Good Fats vs. Bad Fats


There has been quite a drive to reduce the amount of fat we eat in our diet, this has been due to the belief that all fat is bad for our health.

More recently it has been discovered that there are many types of fat, some of these are very bad for us and some of them are really quite good for us, in fact some of these are essential to our diet. One nice simple way for someone like me to understand this is to separate the foods available to us into those that contain mostly good fats and those that contain mostly bad fats.

Good fats generally come under the terms monounsaturated and polyunsaturated, whilst bad fats can usually be found under saturated and trans fats. There are some exceptions to this rule but generally good fats come from plants and fish, whilst bad fats come from animals and the man made products of unscrupulous food manufacturers.

Look out for hydrogenated vegetable oil too. This is vegetable oil that has been through a manufacturing process, which involves firing hydrogen through it. Manufacturers often use this fat due to it’s long shell life, amongst other convenient qualities. However it can be just as harmful as saturated fats to our health. Omega 3 oils have been linked to improved mood and feelings of well being, along with significant increases in brain power.


Good Fats

Vegetable oils have numerous beneficial properties such as being good for the heart, lowering cholesterol and reducing the risk of cancers. However they tend to have a shorter shelf life and some, such as flaxseed oil, can go rancid quickly. When they go rancid they develop a bitter taste, they also lose some of there beneficial qualities and take on some harmful properties.

When choosing oils, look for cold pressed oils, sometimes labelled as virgin oils (as with virgin olive oil). This tells us that the oil has not been extracted with the use of solvents or by heating. Both the heat extraction and the solvent extraction techniques are commercially cheaper but degrade the goodness, nutritional quality and taste of the oil.
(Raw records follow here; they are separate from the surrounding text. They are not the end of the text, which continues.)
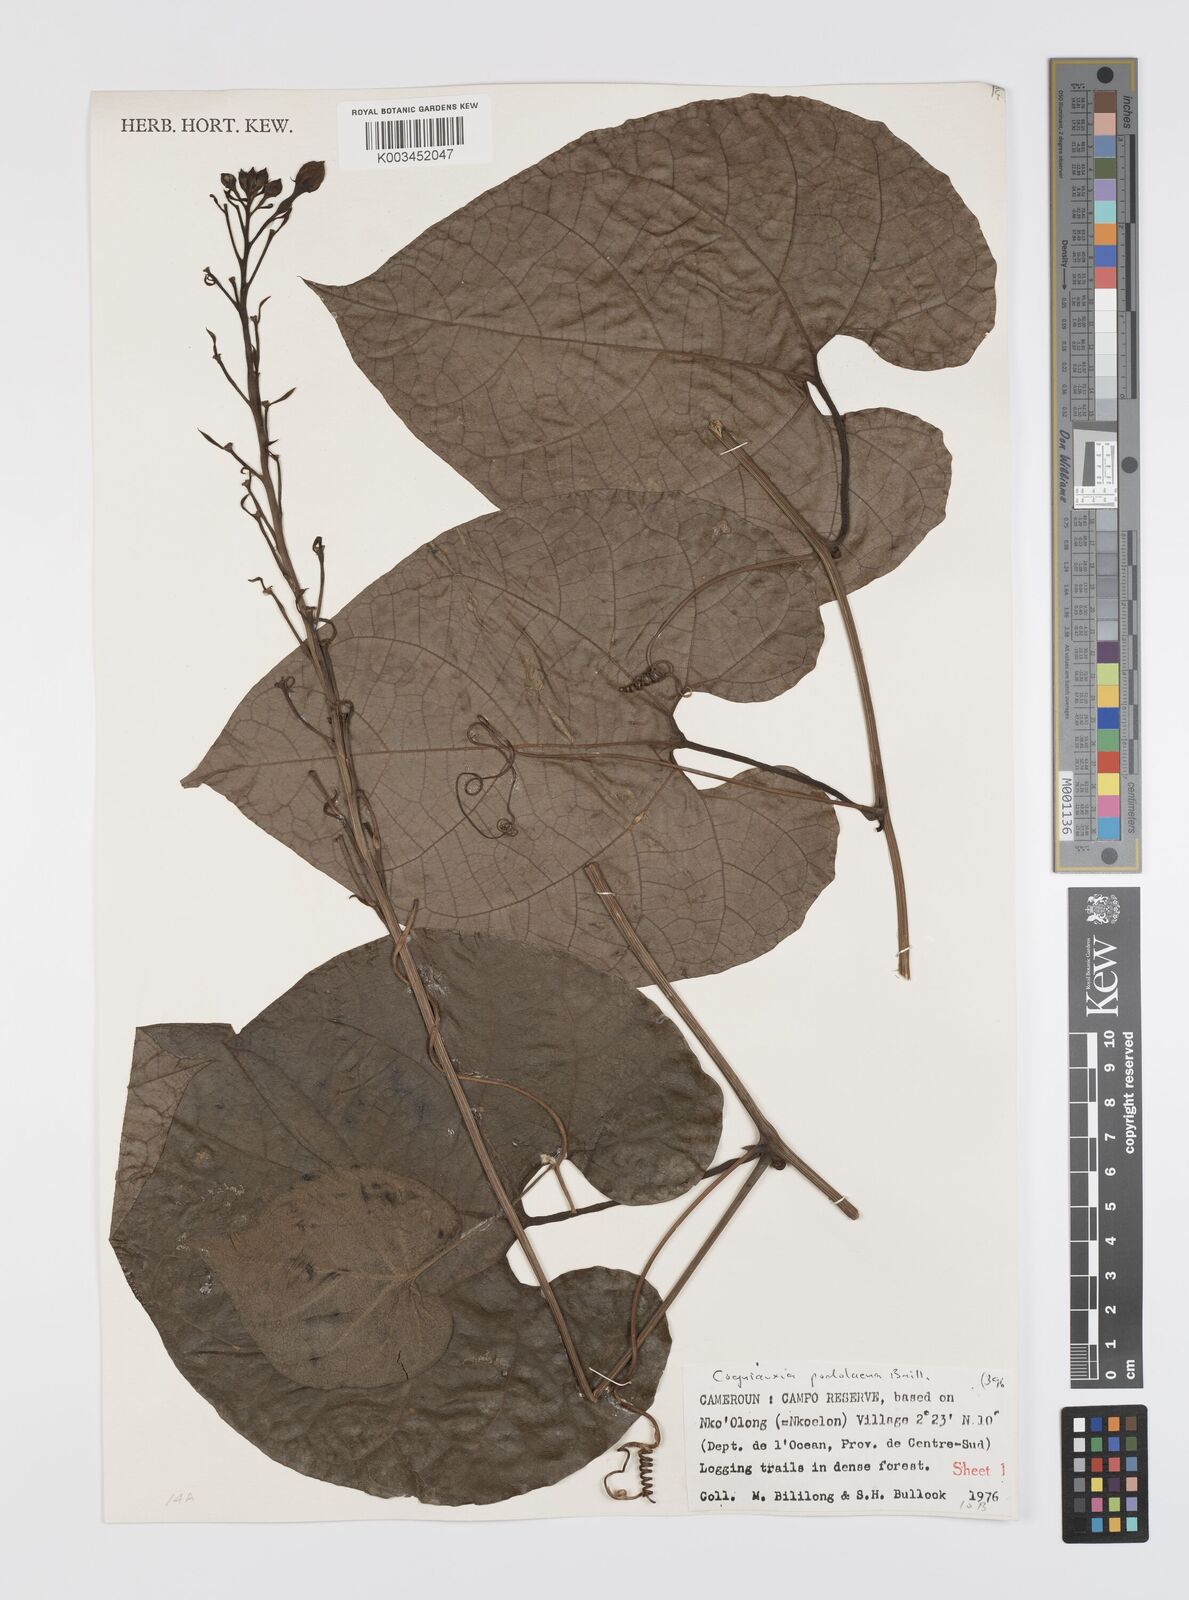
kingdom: Plantae
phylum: Tracheophyta
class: Magnoliopsida
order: Cucurbitales
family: Cucurbitaceae
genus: Cogniauxia
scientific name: Cogniauxia podolaena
Good fats for cooking with:

Coconut oil

Rice Bran oil

Safflower oil

Grapeseed oil


Good fats for drizzling and not using in high temperatures:

Olive Oil

Contains omega 3, omega 6, vitamin E, vitamin K, plant sterols, phenols and polyphenols. Extra light olive oil has the higher smoking point amongst olive oils at (242c/468f) whereas some olive oils can be as low as (190 c 374 f).

Rapeseed Oil

Has a higher smoking-point (242C/468 f) than most olive oils, higher omega-3 content and lower saturated fat content. Contains a good ratio of omega 3 and 6, also contains vitamin E and K and beneficial plant sterols and stanols. (British Cold Pressed Organic Rapeseed Oil is amongst the best rapeseed oil in the world).

Walnut oil

Walnut oil provides a great source of Vitamins B1, B2, and B3, along with Vitamin-E and niacin. This oil is lovely drizzled over salads and pasta.

Avocado oil


Avocado oil contains antioxidants such as vitamin E which is believed to reduce coronary artery disease and help the skin. It also contains lutein, a carotenoid that protects the eyes against diseases like cataracts and macular degeneration and that may guard against prostate cancer.


Smoking Points

All oils have a smoking point, some higher, some lower. When they have been heated to smoking point again they take on toxic qualities and become more like harmful trans fats. Many experts say it is best to keep frying to a minimum, if you want to fry use appropriate oils when doing so (ie oils with higher smoking points) to maintain the virtues of the oil. When choosing oils, look for cold pressed oils, sometimes labelled as virgin oils (as with virgin olive oil). This tells us that the oil has not been extracted with the use of solvents or by heating. Cold pressed, virgin oils have been shown to have higher contents of beneficial antioxidants.



Bad Fats

Limiting foods high in saturated fat or avoiding foods containing trans fats will help maintain a healthy lifestyle for your children which will in turn help them in their future.

Fats to avoid or limit consumption of include;

  • Butter, ghee or margarine
  • Animal fats (particularly fats from red meat)
  • Hydrogenated vegetable oil

Please note, we are not experts in nutrition or medical professionals. The information on this site is a result of the research we have carried out and from information sourced from reliable sources on the internet and in books.